Exercise aim:
Reproduce the saddle-comfort forum thread word for word, starting at "Do invest in" and stopping after "he was doing).".

Document text:
---*---
I suspect your saddle might be too small for you, putting you over the pommel when you come down from the posting rythm. Or, you are leaning too far forward. Would you be interested in posting a video here? That way we can REALLY pick you apart. Doesn't that sound like fun?


----------



## jaydee (May 10, 2012)

Do invest in some good support underwear - honestly my husband drives me mad if he doesnt wear the 'right knickers' and good fitting breeches apparently are way more comfortable than jeans - or so I'm told by the males in my family
It is possible the saddle is too short for you or maybe you're tilting yourself forwards and putting your weight on the sensitive bits - try to focus on sitting deep in the saddle and not rising 'up/down' at too much of an angle - a lot of new riders have a tendency to pitch forwards


----------



## freia (Nov 3, 2011)

I spent over a year trying to find an English saddle my husband can ride in without whining non-stop. I finally figured out that it wasn't the saddle, it was him (He always rides behind me, so I hadn't seen what he was doing).
-1- He slides himself forward when asking the horse for more "go". This is something he learned dirt-biking, and seems to think it will work for horses too. He was smashing himself against the pommel.
-2- He leans forward instead of sitting upright with his weight on his seat and pelvic bones. He has his weight smack on his testicles. (again, it's a dirt-biking thing)
-3- He bounces around horribly at the trot (smack smack smack).
-4- He refuses to wear breeches, so he rides in jeans, and the seam hits him right on a nerve, I think.

Points 1 through 3 are a seat/balance/skill issue. He is not an experienced horseman. If you're still learning, you may be having similar issues.


----------



## tinyliny (Oct 31, 2009)

I always wondered how those "pocket rockets" (the motorcycles where you are leaning way forward) could possibly be comfortable.


----------



## COWCHICK77 (Jun 21, 2010)

I asked my hubby who is an experienced western rider.
He says-
" Don't do the _Man-Gina Tuck_ ( I am not even going to ask) and keep your weight centered on your seatbones not rolled forward."

He claims that he hasn't had a problem with smashing the boys even in deep seated western saddles, you have to learn to stay balanced.


----------



## NHhorserider (Mar 10, 2013)

Thanks for the help guy, great tips...


----------



## Horsequeen08 (Jun 24, 2007)

I'm actually going to be subbing on this. I'm dying to get my bf to ride with me, but the 2-3 times he has tried it he said it is "way to painful" and doesn't want to do it anymore. I never considered that his boxers might be part of the problem. He is really supporting of my riding and everything, I just would love to get him a trail horse and have him ride with me.
---*---
Listed records:
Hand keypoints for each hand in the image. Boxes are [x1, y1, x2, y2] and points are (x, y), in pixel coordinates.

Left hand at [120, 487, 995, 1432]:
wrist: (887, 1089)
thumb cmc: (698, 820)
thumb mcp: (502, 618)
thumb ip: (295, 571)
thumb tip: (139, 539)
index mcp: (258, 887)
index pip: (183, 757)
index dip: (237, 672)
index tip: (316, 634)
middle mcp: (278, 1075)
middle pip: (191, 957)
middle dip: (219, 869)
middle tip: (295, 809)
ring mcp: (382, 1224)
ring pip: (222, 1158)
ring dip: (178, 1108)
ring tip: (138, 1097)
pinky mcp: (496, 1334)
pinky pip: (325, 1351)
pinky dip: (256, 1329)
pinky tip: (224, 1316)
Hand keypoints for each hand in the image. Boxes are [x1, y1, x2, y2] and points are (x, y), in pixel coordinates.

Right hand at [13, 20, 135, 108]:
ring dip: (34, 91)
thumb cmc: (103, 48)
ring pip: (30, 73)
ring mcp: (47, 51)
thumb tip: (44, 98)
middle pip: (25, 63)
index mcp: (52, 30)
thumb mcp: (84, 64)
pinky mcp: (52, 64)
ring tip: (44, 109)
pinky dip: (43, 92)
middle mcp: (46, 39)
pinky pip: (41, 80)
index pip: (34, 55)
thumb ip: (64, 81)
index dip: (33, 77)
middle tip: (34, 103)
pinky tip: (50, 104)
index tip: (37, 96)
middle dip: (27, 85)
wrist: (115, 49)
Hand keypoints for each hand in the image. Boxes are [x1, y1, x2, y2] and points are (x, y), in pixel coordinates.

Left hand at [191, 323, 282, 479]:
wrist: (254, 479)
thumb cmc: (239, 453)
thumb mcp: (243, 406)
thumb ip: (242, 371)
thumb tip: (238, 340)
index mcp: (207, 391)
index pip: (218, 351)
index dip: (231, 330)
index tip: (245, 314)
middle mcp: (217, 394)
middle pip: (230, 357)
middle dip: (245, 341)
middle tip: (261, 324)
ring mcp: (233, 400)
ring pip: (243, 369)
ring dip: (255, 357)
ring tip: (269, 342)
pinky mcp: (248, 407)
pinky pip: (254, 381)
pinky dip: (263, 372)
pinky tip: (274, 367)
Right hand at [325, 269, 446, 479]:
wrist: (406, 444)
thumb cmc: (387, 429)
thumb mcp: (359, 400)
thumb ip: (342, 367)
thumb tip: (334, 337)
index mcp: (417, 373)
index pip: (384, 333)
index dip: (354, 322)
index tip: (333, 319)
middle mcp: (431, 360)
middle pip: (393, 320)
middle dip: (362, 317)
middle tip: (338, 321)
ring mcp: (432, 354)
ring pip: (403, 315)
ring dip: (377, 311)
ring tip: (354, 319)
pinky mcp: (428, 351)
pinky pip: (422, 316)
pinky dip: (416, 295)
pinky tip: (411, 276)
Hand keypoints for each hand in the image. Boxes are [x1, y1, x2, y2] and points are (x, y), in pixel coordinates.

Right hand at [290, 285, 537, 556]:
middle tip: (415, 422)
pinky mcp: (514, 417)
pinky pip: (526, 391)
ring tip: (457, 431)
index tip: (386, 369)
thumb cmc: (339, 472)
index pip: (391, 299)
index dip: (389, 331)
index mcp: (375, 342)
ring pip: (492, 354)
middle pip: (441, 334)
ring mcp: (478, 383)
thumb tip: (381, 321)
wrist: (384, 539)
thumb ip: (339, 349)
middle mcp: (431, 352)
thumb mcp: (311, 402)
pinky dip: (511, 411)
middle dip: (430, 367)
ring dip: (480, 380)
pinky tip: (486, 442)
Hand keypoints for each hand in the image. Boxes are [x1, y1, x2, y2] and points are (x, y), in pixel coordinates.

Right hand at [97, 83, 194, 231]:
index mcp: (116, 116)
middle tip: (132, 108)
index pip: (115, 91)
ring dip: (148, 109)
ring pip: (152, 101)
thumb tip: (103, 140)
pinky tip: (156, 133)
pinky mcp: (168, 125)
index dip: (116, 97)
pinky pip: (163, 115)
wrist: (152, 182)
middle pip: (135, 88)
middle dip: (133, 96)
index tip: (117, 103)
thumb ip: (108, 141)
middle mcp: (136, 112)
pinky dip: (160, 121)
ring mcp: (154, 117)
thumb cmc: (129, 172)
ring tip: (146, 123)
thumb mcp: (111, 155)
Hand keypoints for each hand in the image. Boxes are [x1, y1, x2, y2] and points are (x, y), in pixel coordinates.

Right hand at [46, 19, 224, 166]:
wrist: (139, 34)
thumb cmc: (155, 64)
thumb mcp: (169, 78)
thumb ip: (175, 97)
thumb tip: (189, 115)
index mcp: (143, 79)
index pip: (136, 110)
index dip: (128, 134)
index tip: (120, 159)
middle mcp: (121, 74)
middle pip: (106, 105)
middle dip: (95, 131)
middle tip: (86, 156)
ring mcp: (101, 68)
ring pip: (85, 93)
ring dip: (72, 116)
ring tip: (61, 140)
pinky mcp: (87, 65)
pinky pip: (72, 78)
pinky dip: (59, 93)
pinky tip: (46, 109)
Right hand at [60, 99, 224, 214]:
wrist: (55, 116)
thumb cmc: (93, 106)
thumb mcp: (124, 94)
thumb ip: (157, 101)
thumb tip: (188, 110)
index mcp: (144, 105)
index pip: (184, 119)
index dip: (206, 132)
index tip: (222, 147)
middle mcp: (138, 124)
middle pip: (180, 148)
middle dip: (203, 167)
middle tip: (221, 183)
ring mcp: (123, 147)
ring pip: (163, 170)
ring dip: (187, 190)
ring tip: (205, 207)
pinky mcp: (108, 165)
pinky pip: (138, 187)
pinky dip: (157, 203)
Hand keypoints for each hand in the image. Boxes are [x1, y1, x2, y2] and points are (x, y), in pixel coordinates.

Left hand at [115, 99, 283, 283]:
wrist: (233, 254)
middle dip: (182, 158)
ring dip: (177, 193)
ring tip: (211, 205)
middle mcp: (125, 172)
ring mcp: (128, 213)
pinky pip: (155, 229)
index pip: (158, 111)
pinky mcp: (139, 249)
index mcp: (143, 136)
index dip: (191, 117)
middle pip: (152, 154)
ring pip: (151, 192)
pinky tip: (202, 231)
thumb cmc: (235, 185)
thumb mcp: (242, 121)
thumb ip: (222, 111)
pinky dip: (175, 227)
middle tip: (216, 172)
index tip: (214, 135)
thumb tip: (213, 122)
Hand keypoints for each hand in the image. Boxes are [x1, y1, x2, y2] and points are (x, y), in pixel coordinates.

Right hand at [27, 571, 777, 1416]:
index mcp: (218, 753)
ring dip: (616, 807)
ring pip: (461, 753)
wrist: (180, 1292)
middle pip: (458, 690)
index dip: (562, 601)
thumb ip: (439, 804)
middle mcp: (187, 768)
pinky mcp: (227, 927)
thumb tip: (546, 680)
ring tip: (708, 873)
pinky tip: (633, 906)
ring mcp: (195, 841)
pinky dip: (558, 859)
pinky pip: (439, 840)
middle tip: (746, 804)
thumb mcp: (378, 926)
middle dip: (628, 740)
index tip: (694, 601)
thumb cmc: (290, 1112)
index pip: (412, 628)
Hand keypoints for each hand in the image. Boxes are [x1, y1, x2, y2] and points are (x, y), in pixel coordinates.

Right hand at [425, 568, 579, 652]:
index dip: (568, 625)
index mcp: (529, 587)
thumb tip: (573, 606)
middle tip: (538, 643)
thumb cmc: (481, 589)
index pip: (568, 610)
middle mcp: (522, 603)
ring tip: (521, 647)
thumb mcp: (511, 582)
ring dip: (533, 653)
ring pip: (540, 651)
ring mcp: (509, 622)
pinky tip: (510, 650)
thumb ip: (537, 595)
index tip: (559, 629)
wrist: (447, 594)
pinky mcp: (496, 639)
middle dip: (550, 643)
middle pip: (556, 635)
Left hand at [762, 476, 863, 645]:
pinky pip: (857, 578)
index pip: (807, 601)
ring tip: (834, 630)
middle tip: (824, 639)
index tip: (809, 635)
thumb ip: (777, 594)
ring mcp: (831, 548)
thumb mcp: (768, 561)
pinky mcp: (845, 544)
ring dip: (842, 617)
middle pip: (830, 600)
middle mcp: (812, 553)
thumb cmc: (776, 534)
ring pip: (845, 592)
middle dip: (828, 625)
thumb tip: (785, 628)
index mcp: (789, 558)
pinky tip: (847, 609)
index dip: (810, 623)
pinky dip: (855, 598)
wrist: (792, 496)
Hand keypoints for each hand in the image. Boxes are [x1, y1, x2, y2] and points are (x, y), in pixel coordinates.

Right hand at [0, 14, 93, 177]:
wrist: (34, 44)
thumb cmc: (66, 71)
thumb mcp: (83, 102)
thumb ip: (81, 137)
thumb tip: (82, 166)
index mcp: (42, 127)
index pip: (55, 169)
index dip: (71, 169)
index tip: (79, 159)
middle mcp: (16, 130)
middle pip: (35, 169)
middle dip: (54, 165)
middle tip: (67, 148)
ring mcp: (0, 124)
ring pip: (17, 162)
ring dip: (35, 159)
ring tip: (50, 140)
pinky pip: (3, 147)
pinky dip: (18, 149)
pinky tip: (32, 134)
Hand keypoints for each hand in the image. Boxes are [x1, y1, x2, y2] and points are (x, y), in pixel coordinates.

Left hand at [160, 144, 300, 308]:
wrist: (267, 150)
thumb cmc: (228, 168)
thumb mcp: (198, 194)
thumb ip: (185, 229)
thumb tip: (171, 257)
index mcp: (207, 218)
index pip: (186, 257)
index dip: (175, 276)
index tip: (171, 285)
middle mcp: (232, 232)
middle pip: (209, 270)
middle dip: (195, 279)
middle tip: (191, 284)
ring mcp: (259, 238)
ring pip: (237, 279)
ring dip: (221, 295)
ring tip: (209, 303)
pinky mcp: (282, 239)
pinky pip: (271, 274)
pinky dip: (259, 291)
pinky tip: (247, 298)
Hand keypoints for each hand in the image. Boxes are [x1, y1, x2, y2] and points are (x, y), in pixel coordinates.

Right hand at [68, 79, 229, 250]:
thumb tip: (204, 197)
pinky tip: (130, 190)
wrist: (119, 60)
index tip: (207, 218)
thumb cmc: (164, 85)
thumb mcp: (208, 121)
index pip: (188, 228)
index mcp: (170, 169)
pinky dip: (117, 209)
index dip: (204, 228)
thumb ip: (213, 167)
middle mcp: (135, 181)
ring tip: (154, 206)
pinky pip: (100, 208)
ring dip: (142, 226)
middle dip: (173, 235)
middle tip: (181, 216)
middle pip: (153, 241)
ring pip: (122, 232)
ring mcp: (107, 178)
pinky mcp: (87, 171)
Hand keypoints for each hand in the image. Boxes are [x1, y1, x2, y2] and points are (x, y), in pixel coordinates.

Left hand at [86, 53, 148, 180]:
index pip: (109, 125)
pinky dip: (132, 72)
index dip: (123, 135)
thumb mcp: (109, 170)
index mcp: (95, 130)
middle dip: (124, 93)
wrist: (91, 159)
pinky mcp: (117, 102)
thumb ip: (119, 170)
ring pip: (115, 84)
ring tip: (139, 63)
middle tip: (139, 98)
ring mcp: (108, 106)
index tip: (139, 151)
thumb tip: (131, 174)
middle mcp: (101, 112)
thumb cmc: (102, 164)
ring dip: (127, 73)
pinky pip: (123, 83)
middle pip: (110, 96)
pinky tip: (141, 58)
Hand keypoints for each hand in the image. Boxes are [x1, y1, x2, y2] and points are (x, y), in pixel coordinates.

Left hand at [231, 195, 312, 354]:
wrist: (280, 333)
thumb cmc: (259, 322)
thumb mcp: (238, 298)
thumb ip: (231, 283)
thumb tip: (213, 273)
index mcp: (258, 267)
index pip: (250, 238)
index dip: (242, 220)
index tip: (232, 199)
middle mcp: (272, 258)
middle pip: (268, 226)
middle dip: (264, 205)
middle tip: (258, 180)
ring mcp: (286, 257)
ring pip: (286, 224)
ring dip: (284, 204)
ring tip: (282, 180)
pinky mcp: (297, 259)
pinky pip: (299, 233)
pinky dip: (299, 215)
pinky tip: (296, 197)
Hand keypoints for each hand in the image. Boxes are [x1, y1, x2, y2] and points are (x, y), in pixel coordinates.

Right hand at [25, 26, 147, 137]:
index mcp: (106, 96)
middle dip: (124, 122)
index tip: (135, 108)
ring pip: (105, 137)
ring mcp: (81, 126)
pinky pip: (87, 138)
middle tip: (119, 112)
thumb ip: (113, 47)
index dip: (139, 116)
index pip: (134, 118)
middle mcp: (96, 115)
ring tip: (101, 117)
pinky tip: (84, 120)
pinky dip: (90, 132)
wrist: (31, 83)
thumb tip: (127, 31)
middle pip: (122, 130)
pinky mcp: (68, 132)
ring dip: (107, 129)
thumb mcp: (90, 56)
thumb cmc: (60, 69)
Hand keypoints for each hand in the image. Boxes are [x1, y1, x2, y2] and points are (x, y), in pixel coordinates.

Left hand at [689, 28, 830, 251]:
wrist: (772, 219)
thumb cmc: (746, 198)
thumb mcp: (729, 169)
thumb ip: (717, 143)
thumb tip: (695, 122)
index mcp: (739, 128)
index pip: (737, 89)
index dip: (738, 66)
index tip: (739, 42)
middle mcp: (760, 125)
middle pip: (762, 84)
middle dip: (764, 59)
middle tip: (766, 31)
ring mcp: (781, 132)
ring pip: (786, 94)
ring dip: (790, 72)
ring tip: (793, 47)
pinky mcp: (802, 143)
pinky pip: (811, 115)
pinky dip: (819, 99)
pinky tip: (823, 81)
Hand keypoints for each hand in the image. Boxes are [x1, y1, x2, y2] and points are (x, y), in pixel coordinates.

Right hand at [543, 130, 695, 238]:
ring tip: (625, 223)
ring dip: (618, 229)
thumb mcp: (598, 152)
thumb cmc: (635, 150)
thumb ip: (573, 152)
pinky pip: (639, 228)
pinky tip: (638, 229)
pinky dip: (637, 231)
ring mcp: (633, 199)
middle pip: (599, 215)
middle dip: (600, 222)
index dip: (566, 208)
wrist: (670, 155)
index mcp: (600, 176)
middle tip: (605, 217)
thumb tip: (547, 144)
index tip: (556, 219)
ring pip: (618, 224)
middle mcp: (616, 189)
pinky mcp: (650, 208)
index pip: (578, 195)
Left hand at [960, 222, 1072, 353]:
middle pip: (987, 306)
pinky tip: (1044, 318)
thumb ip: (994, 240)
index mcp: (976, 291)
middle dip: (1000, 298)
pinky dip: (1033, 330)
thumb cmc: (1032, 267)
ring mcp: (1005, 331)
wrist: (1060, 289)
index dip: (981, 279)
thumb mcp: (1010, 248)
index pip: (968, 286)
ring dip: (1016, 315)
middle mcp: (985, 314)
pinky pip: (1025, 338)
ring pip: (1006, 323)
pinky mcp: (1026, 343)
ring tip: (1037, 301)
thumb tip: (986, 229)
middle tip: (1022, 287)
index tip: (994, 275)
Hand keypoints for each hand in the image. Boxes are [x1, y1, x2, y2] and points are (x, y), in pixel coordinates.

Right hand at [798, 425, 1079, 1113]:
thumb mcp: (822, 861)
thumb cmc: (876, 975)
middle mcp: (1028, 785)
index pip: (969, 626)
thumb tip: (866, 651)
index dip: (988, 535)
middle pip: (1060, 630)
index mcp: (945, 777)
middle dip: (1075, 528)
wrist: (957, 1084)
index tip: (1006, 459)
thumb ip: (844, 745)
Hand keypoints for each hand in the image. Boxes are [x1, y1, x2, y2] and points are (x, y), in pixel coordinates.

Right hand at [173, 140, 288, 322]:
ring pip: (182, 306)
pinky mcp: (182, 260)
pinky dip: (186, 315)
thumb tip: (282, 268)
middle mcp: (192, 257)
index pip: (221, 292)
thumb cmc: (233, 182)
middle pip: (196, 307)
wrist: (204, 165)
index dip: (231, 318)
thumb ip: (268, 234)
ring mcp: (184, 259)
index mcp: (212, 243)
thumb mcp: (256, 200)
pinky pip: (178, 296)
---*---
Expected output:
Do invest in some good support underwear - honestly my husband drives me mad if he doesnt wear the 'right knickers' and good fitting breeches apparently are way more comfortable than jeans - or so I'm told by the males in my family
It is possible the saddle is too short for you or maybe you're tilting yourself forwards and putting your weight on the sensitive bits - try to focus on sitting deep in the saddle and not rising 'up/down' at too much of an angle - a lot of new riders have a tendency to pitch forwards


----------



## freia (Nov 3, 2011)

I spent over a year trying to find an English saddle my husband can ride in without whining non-stop. I finally figured out that it wasn't the saddle, it was him (He always rides behind me, so I hadn't seen what he was doing).